# Marlin Novato 29er commuter



## Gunnar75 (Feb 15, 2011)

A group I do a lot of volunteer work for sent me a $400 sun and ski gift card yesterday as a surprise gift for my last 8 years of help! They knew I am an avid cyclist and bike commuter, perfect gift. 

While being a commuter a have really nice stuff to ride and all the cool gear. This may sound weird but I have everything I want (well that $400 could buy) so I am considering a 2011 Marlin Novato 29er urban bike.
www.marinbikes.com/2011/bike_specs.php?serialnum=1896"

Have any of you tried the urban/MTB/ slicks mounted type bike? My wife thinks it is dumb and she may be right, I just like different bikes to ride to work. My commuter is 35 round trip per day in some good hills but mostly neighborhood streets or back roads. Would this bike be a decent commuter or a pain in the rear. 
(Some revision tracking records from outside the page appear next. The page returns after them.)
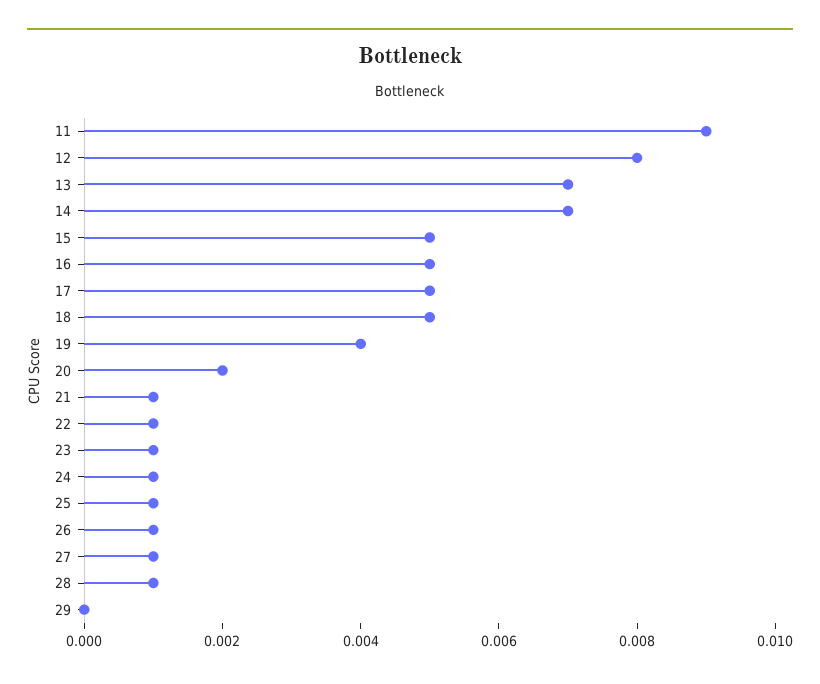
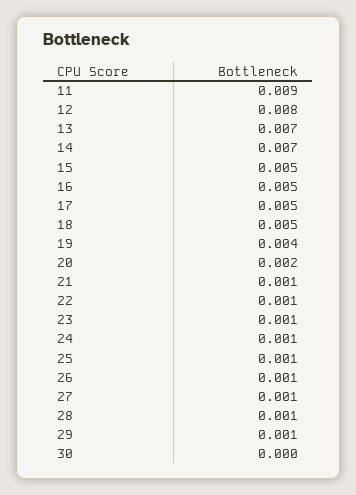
  {
    "11": 0.009,
    "12": 0.008,
    "13": 0.007,
    "14": 0.007,
    "15": 0.005,
    "16": 0.005,
    "17": 0.005,
    "18": 0.005,
    "19": 0.004,
    "20": 0.002,
    "21": 0.001,
    "22": 0.001,
    "23": 0.001,
    "24": 0.001,
    "25": 0.001,
    "26": 0.001,
    "27": 0.001,
    "28": 0.001,
-   "29": 0
+   "29": 0.001,
+   "30": 0
  }

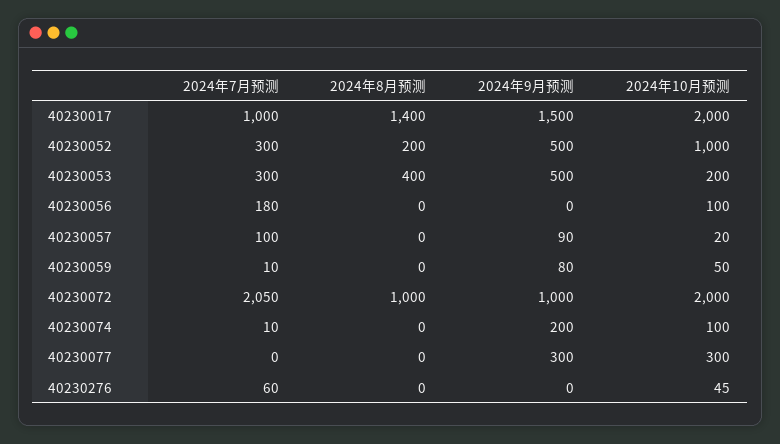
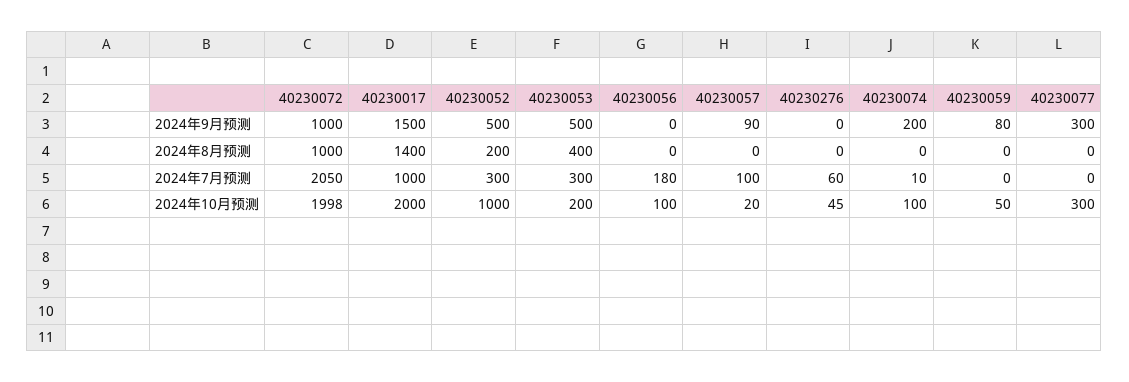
  {
    "2024年7月预测": {
      "40230017": 1000,
      "40230052": 300,
      "40230053": 300,
      "40230056": 180,
      "40230057": 100,
-     "40230059": 10,
+     "40230059": 0,
      "40230072": 2050,
      "40230074": 10,
      "40230077": 0,
      "40230276": 60
    },
    "2024年8月预测": {
      "40230017": 1400,
      "40230052": 200,
      "40230053": 400,
      "40230056": 0,
      "40230057": 0,
      "40230059": 0,
      "40230072": 1000,
      "40230074": 0,
      "40230077": 0,
      "40230276": 0
    },
    "2024年9月预测": {
      "40230017": 1500,
      "40230052": 500,
      "40230053": 500,
      "40230056": 0,
      "40230057": 90,
      "40230059": 80,
      "40230072": 1000,
      "40230074": 200,
      "40230077": 300,
      "40230276": 0
    },
    "2024年10月预测": {
      "40230017": 2000,
      "40230052": 1000,
      "40230053": 200,
      "40230056": 100,
      "40230057": 20,
      "40230059": 50,
-     "40230072": 2000,
+     "40230072": 1998,
      "40230074": 100,
      "40230077": 300,
      "40230276": 45
    }
  }

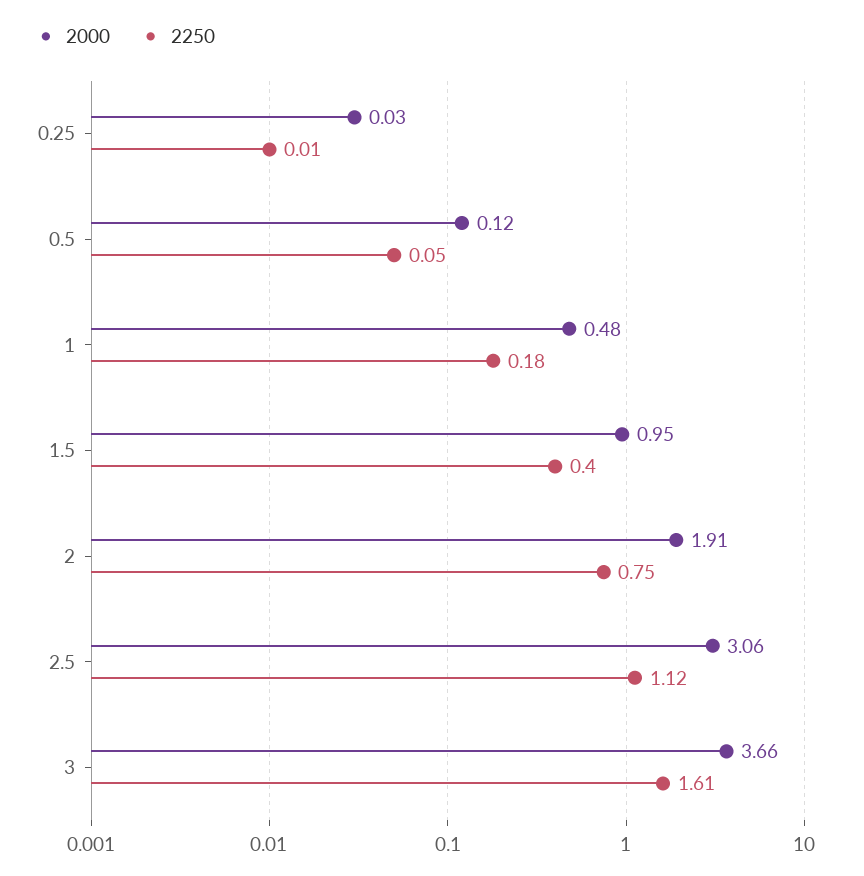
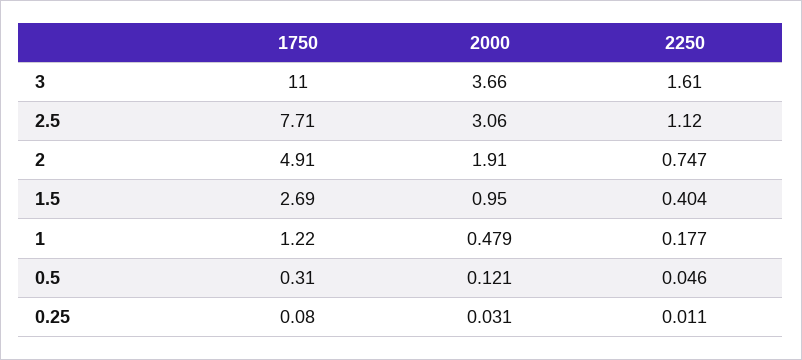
  {
    "2000": {
      "0.25": 0.031,
      "0.5": 0.121,
      "1": 0.479,
      "1.5": 0.95,
      "2": 1.91,
      "2.5": 3.06,
      "3": 3.66
    },
    "2250": {
      "0.25": 0.011,
      "0.5": 0.046,
      "1": 0.177,
      "1.5": 0.404,
      "2": 0.747,
      "2.5": 1.12,
      "3": 1.61
-   }
+   },
+   "1750": {
+     "3": 11,
+     "2.5": 7.71,
+     "2": 4.91,
+     "1.5": 2.69,
+     "1": 1.22,
+     "0.5": 0.31,
+     "0.25": 0.08
+   }
  }

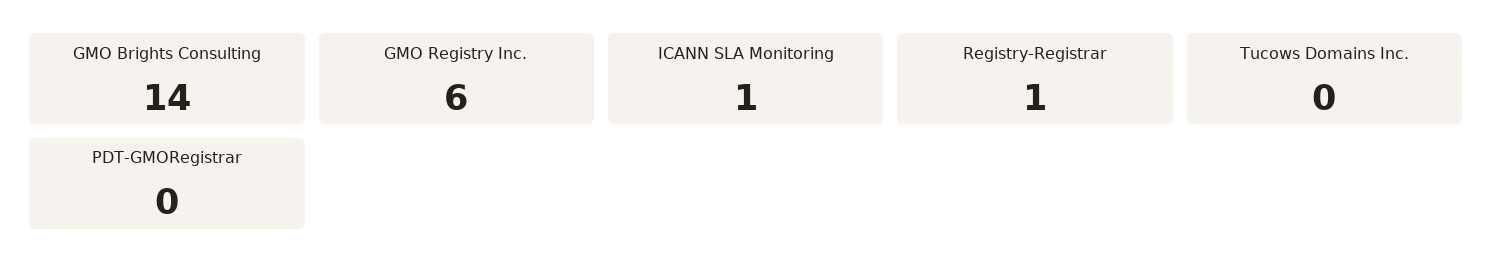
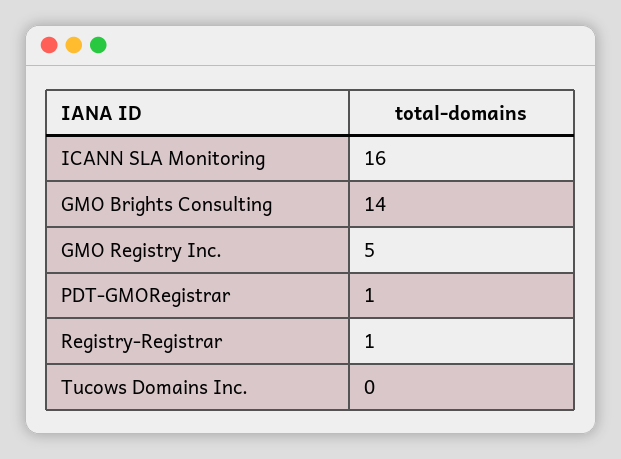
  {
    "GMO Brights Consulting": 14,
-   "GMO Registry Inc.": 6,
+   "GMO Registry Inc.": 5,
-   "ICANN SLA Monitoring": 1,
+   "ICANN SLA Monitoring": 16,
    "Registry-Registrar": 1,
    "Tucows Domains Inc.": 0,
-   "PDT-GMORegistrar": 0
+   "PDT-GMORegistrar": 1
  }

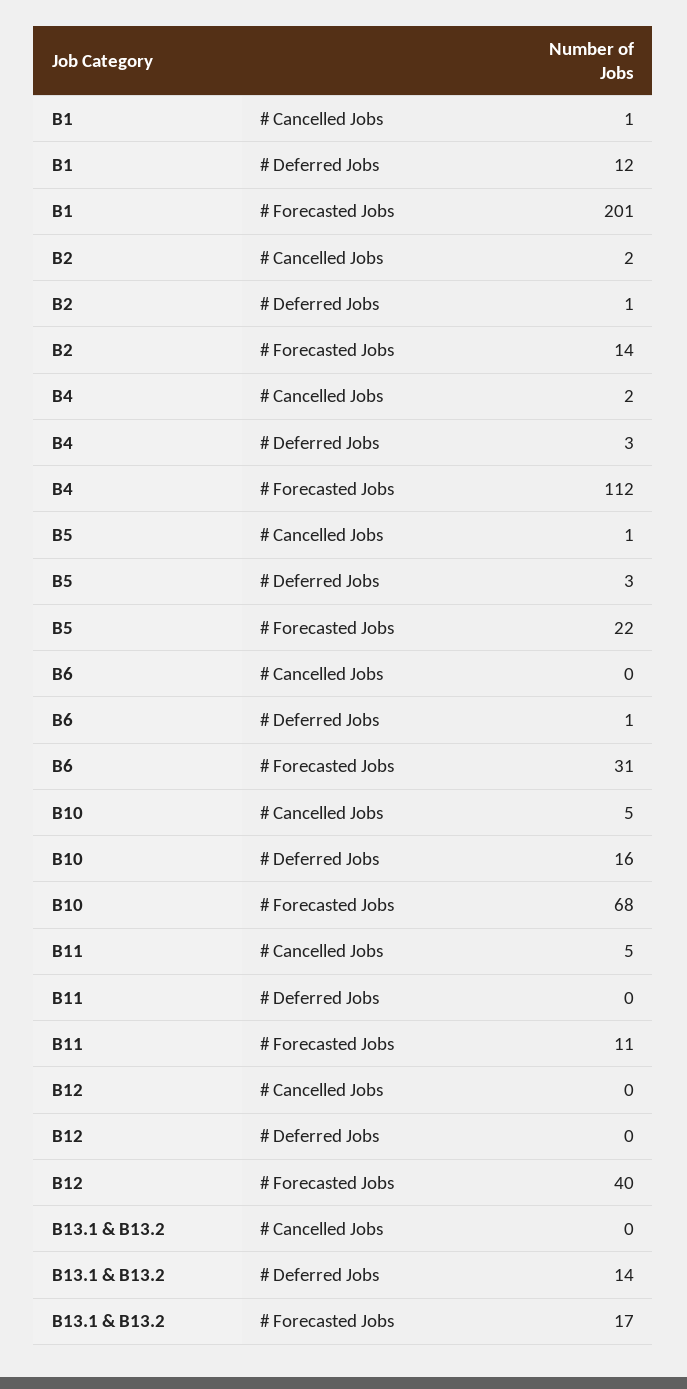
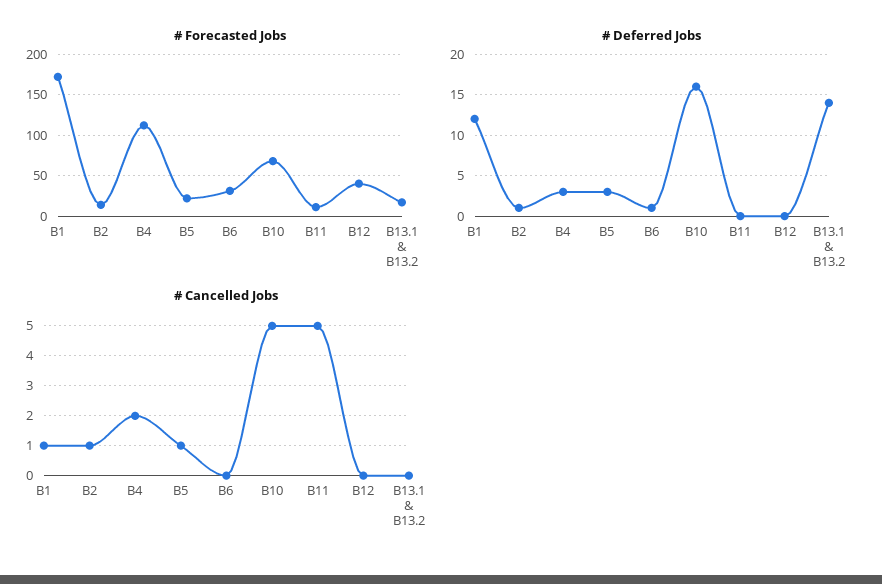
  {
    "# Cancelled Jobs": {
      "B1": 1,
-     "B2": 2,
+     "B2": 1,
      "B4": 2,
      "B5": 1,
      "B6": 0,
      "B10": 5,
      "B11": 5,
      "B12": 0,
      "B13.1 & B13.2": 0
    },
    "# Deferred Jobs": {
      "B1": 12,
      "B2": 1,
      "B4": 3,
      "B5": 3,
      "B6": 1,
      "B10": 16,
      "B11": 0,
      "B12": 0,
      "B13.1 & B13.2": 14
    },
    "# Forecasted Jobs": {
-     "B1": 201,
+     "B1": 170,
      "B2": 14,
      "B4": 112,
      "B5": 22,
      "B6": 31,
      "B10": 68,
      "B11": 11,
      "B12": 40,
      "B13.1 & B13.2": 17
    }
  }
My other option is to replace my 05 MTB with a cheap but disc brake equipped mtb. 

Any thoughts?


----------



## logbiter (Sep 14, 2005)

Looks pretty bomber. 
Depending on the streets you ride, I prefer fatter slicks. I really like the schwalbe big apple or supermoto 2.35's for their "cushy" ride and they roll fast. 
What are you commuting on now?

I also like to have different hand positions for long rides like you are suggesting, so either a drop bar (which would require bar end shifters or some such) or add some bar ends, along with a rack.


----------